How To Repair Rotted Window Sills Site
Hendricks smiled. He’d been fixing things since before the contractor was born. He knew the difference between a lost cause and a patient resurrection. “No,” he said. “It needs a story. A proper one.”
Then came the satisfying part: the excavation. Using a sharp 1-inch chisel and a mallet, he pared away the rotten wood like a surgeon removing decay. It came out in dark, damp flakes. He kept going until he hit wood that was light in color, firm, and dry—no dark streaks, no softness. how to repair rotted window sills
“The whole window’s shot,” said the young contractor, tapping it with a hammer. “Needs full replacement. Twelve thousand dollars.” Hendricks smiled
The repair had cost him $47 in materials and two afternoons of his time. The window would outlast him now—and that, he thought, was the point. Not to cheat death or decay, but to meet it with skill, and to leave behind something still standing. “No,” he said
Crucially, he checked beneath. Rot that goes all the way through the sill’s thickness and into the wall framing is a different beast. This was surface rot—deep, but not structural. Repairable.

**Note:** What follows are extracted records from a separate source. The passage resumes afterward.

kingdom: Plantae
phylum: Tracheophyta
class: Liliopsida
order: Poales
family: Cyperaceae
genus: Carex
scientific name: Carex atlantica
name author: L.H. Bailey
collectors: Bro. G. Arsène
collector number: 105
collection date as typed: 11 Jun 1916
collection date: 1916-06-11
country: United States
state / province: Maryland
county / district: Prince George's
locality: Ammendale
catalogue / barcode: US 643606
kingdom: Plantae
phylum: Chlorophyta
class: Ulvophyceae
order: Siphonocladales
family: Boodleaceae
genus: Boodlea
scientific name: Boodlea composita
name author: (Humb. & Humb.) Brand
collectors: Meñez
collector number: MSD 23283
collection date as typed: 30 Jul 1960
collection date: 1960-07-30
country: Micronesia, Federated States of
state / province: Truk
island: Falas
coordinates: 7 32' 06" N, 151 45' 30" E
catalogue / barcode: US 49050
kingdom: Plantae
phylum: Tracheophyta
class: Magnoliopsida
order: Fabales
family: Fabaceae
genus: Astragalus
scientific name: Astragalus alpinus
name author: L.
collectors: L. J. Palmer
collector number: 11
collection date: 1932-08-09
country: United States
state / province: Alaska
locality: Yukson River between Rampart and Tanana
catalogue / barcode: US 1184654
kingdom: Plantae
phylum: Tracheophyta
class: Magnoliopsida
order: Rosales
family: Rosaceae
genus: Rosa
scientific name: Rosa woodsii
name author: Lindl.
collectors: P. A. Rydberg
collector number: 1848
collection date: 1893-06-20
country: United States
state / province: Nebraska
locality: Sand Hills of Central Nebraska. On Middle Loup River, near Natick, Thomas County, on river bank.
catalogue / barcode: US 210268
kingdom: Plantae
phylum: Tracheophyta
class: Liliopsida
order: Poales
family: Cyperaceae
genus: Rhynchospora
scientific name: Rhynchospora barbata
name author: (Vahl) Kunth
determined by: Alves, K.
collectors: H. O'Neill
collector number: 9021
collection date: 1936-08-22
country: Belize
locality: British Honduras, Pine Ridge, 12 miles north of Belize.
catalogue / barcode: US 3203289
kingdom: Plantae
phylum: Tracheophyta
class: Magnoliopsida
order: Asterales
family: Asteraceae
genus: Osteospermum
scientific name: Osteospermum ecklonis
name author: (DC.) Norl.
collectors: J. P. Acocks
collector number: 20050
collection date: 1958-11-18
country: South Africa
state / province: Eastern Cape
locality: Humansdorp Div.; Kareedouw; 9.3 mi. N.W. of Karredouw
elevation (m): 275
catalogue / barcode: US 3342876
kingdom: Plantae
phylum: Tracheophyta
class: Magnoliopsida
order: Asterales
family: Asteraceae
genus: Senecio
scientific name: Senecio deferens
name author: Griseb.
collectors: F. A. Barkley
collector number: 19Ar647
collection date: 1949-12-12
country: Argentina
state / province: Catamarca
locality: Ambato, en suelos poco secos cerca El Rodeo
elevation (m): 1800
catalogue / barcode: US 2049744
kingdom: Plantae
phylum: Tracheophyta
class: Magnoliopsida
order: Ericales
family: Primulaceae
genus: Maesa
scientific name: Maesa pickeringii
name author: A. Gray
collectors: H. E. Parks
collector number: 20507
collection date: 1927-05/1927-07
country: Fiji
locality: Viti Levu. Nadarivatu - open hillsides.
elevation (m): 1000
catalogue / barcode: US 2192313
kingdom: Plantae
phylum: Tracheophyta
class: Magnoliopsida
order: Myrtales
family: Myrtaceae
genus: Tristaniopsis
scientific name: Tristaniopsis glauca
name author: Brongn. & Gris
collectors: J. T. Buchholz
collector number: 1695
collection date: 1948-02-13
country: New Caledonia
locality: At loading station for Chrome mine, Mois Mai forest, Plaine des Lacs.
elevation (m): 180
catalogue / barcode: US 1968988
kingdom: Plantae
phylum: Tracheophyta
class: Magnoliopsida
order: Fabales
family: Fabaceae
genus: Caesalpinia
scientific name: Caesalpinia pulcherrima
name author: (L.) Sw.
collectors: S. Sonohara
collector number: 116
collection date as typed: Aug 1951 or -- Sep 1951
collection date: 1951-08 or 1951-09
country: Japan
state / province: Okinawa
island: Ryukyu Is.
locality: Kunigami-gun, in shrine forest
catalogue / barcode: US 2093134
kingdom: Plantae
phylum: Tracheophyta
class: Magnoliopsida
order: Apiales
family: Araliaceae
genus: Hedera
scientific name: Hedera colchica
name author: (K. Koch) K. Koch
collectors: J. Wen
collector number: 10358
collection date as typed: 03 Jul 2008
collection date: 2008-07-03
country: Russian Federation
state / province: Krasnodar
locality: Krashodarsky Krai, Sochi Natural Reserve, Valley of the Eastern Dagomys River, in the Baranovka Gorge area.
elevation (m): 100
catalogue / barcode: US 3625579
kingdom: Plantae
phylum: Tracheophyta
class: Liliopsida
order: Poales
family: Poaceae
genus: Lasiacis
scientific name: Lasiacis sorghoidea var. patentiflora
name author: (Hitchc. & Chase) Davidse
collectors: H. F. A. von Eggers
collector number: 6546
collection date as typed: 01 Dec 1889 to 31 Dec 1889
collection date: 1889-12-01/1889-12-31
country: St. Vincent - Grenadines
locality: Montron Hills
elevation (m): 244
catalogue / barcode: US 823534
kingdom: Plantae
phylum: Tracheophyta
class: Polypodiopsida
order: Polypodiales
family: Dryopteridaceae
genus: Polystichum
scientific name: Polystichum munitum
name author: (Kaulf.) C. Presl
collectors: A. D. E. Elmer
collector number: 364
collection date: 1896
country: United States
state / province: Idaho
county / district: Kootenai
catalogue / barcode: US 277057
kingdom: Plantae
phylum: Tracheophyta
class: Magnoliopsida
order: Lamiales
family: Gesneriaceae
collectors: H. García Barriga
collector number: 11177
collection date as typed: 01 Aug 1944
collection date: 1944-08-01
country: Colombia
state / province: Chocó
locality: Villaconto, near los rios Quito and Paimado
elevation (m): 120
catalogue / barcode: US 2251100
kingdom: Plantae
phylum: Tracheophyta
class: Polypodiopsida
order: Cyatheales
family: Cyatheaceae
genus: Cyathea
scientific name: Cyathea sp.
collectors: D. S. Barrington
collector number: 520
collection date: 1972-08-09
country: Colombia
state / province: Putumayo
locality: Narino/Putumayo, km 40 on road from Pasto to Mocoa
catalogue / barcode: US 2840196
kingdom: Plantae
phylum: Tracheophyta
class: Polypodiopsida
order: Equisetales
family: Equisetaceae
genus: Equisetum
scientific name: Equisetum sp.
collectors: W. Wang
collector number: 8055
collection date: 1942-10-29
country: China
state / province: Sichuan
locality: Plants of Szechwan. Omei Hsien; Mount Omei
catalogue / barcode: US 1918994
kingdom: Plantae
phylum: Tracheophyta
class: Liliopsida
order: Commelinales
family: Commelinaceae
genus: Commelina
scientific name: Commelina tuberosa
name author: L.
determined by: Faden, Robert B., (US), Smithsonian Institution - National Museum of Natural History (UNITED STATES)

He even scored a fake wood grain into the epoxy with the tip of a hacksaw blade, just so it wouldn’t look like a plastic patch. A true repair shouldn’t hide; it should honor.
He brushed on an exterior oil-based primer, then two topcoats of satin latex. But the real secret came last: he did not caulk the bottom edge of the sill where it met the brick. Many people make that mistake. Caulk there traps water. Instead, he left a ⅛-inch gap—a “weep path”—so any future moisture could escape.